Verifying legal compliance
A law firm needs to know if a proposed business regulation is blocked by any current state legislation. They ask the agent to 'Check the status and sponsors for environmental bills in Arizona.' The agent uses get_bill_details and provides the exact version number needed for their memo.
Investigating political connections
A journalist wants to know which legislators sit on both the finance committee and the technology subcommittee. They first run list_committees, then use get_committee_details on each, giving them a definitive list of overlapping members.
Mapping political coverage
A civic tech developer needs to build a national dashboard. Instead of guessing, they first run list_jurisdictions to confirm which states are covered and then use the results to structure their data inputs.
OpenStates MCP tradeoffs
What to watch out for, and the recommended way to handle each one.
Assuming data consistency
Trying to find a specific bill's status by only checking one state government website. You waste hours clicking through departmental silos and finding outdated information.
Use the OpenStates MCP. First, use list_jurisdictions for scope confirmation. Then, run search_bills to hit every relevant state database simultaneously.
Missing committee context
Finding a bill passed by a chamber and assuming it's done.
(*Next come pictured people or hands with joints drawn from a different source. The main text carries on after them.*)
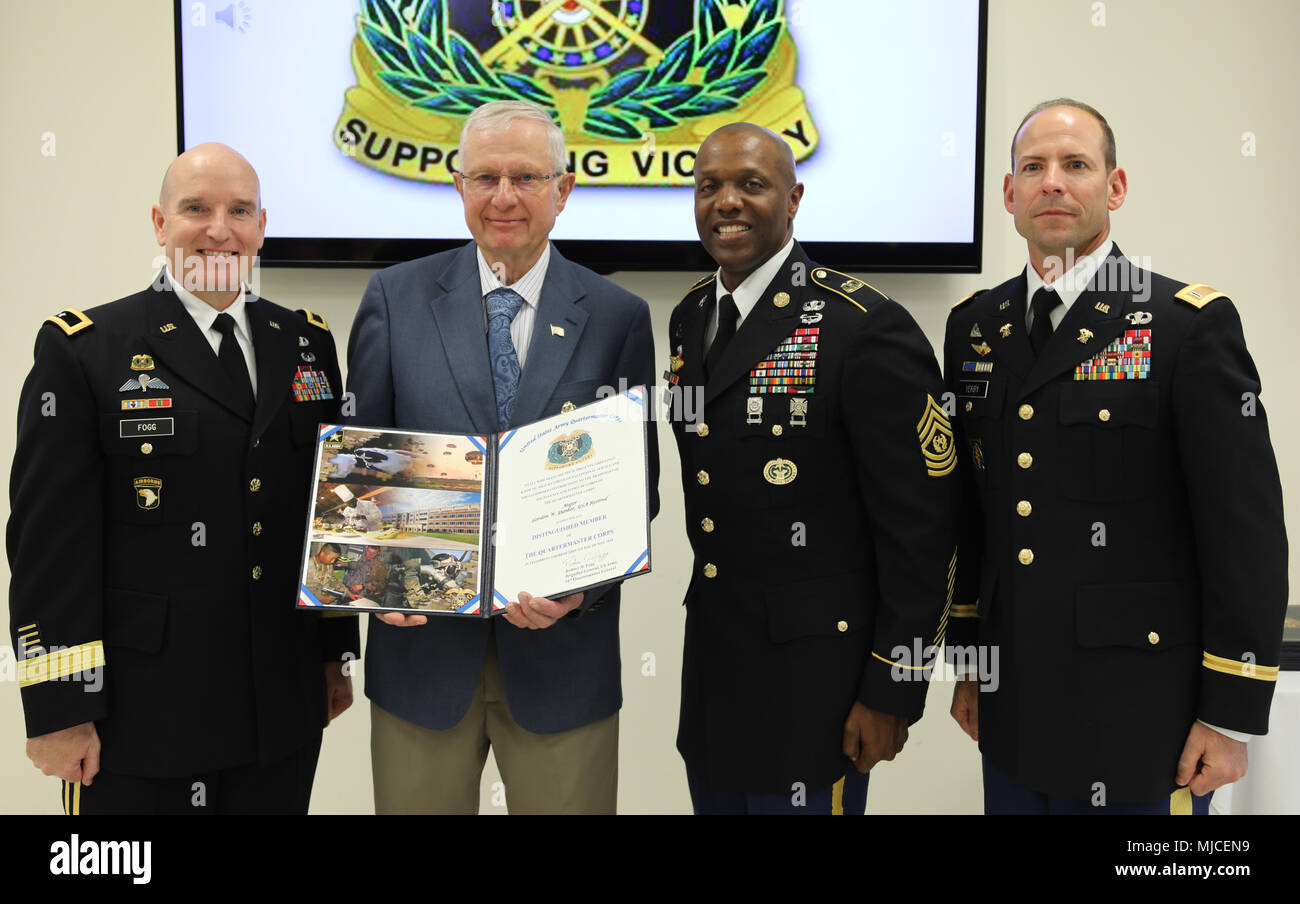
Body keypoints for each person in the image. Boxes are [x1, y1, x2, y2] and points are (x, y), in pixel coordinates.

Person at [944, 99, 1288, 814]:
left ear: (1116, 187)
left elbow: (1244, 532)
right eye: (1033, 168)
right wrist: (970, 662)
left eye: (1076, 165)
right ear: (1009, 194)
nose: (1052, 183)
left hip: (1141, 713)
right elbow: (974, 518)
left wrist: (1228, 714)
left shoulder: (1184, 326)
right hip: (1014, 707)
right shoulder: (975, 327)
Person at [7, 143, 358, 814]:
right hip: (141, 717)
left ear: (262, 226)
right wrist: (58, 707)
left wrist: (335, 653)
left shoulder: (305, 344)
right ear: (160, 224)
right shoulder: (87, 348)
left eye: (239, 210)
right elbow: (48, 546)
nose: (219, 228)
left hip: (278, 707)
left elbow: (327, 510)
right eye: (196, 208)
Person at [346, 100, 657, 814]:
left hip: (562, 664)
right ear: (459, 187)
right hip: (420, 660)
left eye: (526, 176)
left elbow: (638, 489)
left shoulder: (617, 316)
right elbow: (362, 465)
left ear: (564, 189)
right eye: (485, 177)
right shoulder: (394, 298)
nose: (505, 197)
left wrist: (582, 587)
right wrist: (373, 575)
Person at [667, 123, 958, 814]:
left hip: (817, 687)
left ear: (794, 198)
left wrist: (894, 686)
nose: (726, 202)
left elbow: (925, 528)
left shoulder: (860, 325)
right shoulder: (691, 318)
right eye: (709, 187)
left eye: (751, 184)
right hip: (715, 673)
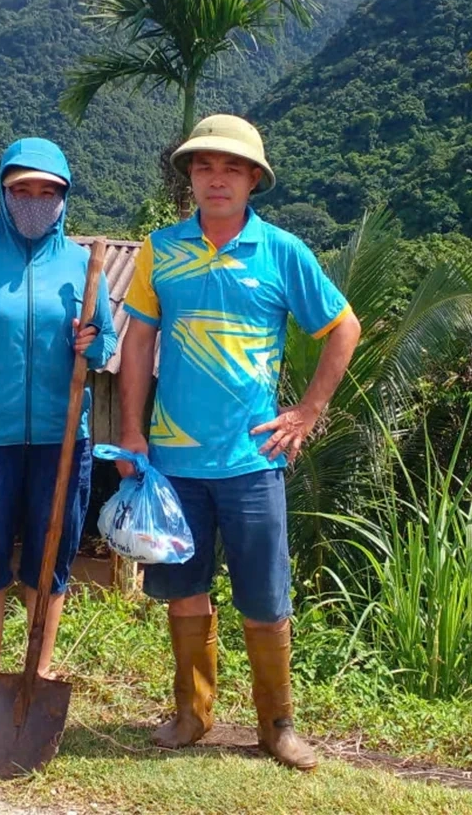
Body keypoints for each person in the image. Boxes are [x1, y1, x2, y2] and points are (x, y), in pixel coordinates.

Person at [115, 114, 361, 771]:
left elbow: (344, 328)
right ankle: (192, 714)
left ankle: (277, 726)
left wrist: (307, 413)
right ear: (190, 176)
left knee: (266, 599)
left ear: (254, 180)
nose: (216, 178)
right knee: (183, 590)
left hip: (254, 461)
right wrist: (132, 432)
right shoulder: (159, 249)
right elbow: (137, 343)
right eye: (204, 166)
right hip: (173, 461)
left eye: (231, 168)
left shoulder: (282, 252)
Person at [0, 137, 117, 724]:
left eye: (47, 192)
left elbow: (107, 343)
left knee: (48, 561)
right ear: (3, 193)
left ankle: (38, 674)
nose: (35, 201)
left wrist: (93, 343)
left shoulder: (82, 266)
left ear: (64, 197)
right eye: (22, 190)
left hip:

You don't know which specialized committee is supposed to review it next, so you wait weeks for an update that never comes.
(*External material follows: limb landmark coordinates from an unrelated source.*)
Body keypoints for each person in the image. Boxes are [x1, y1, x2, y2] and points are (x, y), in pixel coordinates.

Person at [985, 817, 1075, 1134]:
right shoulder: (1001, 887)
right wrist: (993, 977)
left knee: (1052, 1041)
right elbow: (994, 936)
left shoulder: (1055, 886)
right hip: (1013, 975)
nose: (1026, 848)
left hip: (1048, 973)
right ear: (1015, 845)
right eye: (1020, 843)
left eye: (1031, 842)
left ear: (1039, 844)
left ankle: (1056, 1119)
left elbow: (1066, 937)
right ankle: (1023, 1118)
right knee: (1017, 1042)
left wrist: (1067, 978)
Use list_committees to see all relevant bodies in the state. Then use get_committee_details to find out who has decision-making power over that bill.
Using generic search terms
Asking your agent for 'good legislation' or 'policy ideas.' The results are useless because the data isn't filtered by specific criteria, and you get thousands of irrelevant hits.
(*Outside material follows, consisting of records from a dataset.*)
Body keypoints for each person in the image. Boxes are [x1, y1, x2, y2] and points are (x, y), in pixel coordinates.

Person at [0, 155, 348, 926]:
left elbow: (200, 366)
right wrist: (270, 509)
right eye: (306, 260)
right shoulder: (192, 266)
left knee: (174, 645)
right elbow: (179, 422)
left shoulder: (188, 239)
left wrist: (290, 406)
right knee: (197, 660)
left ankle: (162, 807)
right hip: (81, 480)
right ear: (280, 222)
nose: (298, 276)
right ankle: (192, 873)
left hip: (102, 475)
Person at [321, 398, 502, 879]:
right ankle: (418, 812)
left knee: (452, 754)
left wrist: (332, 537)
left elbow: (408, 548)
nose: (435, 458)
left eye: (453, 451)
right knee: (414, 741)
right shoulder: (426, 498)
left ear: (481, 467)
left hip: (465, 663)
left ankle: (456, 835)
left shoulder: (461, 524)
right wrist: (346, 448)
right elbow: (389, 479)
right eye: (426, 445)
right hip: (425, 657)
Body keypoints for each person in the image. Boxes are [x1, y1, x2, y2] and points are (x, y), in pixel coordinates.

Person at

Be precise. Use search_bills and specify keywords and a jurisdiction (e.g., 'public health bills in Massachusetts'). Always narrow your search.
When to use OpenStates MCP
Use this MCP if you need structured, definitive political intelligence about state-level lawmaking. Specifically, if your workflow requires knowing the relationship between a bill, its sponsors, and the committees that review it, OpenStates is your tool. Don't use it if you are looking for general news coverage or opinions; it gives facts, not commentary. If you just need to verify who currently serves in state government generally, search_legislators works great. However, if you need a deep dive on how a specific law was passed and what happened to it afterward, you absolutely must use the combination of get_bill_details and list_committees. If your goal is purely document analysis (e.g., summarizing attached PDF policy white papers), then you're better off with a general document retrieval MCP instead.
Frequently asked questions about OpenStates MCP
Can OpenStates MCP find bills from all 50 states? +
Yes, it provides intelligence across all 50 states, plus D.C. and Puerto Rico. Use list_jurisdictions first to confirm coverage for your specific research area.
How do I find out who was on a committee? +
You can list all committees using list_committees, then use get_committee_details to retrieve the full membership roster and current roles of its members.
What is the difference between searching bills and getting bill details? +
Searching bills (search_bills) finds a list of potential laws by keyword or state. Getting bill details (get_bill_details) pulls the full, deep history and most recent actions for one specific law.
Does OpenStates MCP help with policy analysis? +
It provides the raw data needed for policy analysis. You can gather legislative stances on a topic across multiple states to build your argument, but you'll still write the final paper yourself.
What if I need legislator info that isn't current? +
The MCP pulls official records and profile data. If the information is not publicly filed in a state record system, the tool won't have it. Always verify the jurisdiction first.